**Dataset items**
════════════════

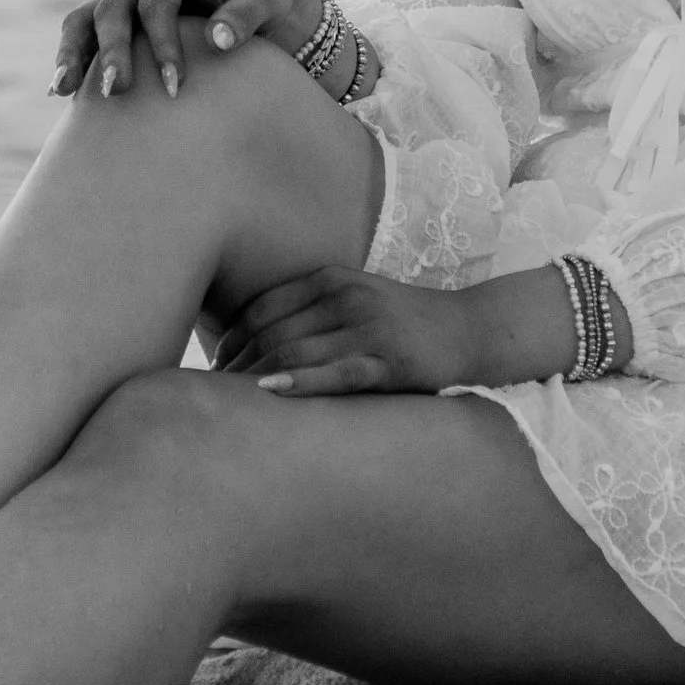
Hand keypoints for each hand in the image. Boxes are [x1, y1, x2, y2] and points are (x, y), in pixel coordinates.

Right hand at [51, 0, 324, 101]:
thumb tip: (219, 40)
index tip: (177, 86)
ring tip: (62, 90)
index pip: (156, 2)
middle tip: (118, 92)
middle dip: (113, 51)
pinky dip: (73, 59)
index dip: (162, 44)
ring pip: (86, 19)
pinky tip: (61, 92)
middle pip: (113, 9)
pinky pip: (84, 34)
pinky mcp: (117, 16)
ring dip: (73, 53)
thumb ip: (246, 14)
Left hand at [212, 265, 481, 397]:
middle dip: (235, 365)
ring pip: (295, 353)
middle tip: (211, 394)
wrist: (473, 331)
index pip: (262, 308)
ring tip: (228, 404)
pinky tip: (269, 394)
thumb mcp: (356, 301)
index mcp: (332, 280)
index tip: (212, 367)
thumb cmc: (406, 323)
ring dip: (254, 379)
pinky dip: (298, 383)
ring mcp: (368, 329)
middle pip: (271, 333)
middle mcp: (346, 298)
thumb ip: (312, 312)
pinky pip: (335, 373)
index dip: (229, 339)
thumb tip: (254, 346)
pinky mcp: (390, 362)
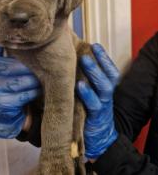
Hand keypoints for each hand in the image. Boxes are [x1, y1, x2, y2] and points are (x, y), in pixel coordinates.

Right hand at [0, 36, 40, 138]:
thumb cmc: (6, 77)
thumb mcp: (2, 60)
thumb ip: (9, 46)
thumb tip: (25, 24)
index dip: (9, 39)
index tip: (25, 38)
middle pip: (13, 65)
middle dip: (30, 66)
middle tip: (43, 64)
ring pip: (20, 81)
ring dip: (34, 80)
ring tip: (41, 76)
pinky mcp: (0, 102)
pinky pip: (23, 95)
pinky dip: (33, 91)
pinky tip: (37, 89)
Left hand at [77, 43, 119, 159]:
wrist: (97, 137)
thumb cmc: (90, 110)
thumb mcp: (91, 93)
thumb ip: (85, 79)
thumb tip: (72, 59)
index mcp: (106, 88)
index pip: (110, 70)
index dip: (104, 58)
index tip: (95, 45)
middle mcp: (106, 95)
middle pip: (108, 76)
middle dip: (99, 61)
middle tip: (88, 50)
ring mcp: (102, 106)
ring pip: (103, 88)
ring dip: (95, 73)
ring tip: (84, 60)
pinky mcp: (95, 117)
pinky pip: (93, 105)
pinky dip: (87, 94)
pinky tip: (79, 85)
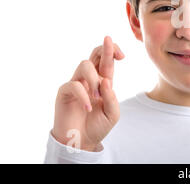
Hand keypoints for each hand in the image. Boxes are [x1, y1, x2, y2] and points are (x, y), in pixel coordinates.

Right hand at [51, 36, 124, 150]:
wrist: (81, 143)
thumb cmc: (97, 126)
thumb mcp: (112, 113)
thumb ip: (111, 97)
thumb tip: (105, 80)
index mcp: (103, 81)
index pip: (107, 60)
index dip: (112, 51)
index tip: (122, 55)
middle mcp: (89, 79)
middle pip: (94, 54)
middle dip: (104, 48)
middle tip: (114, 52)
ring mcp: (76, 84)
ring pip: (84, 65)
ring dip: (94, 78)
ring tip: (97, 95)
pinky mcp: (64, 93)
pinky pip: (73, 85)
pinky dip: (83, 95)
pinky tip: (88, 108)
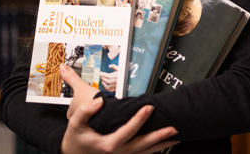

════════════════

The answer consists of every line above in which the word "Right" occurs.

Right hand at [51, 0, 324, 101]:
Right hand at [0, 36, 40, 138]:
Right hand at [51, 36, 124, 150]:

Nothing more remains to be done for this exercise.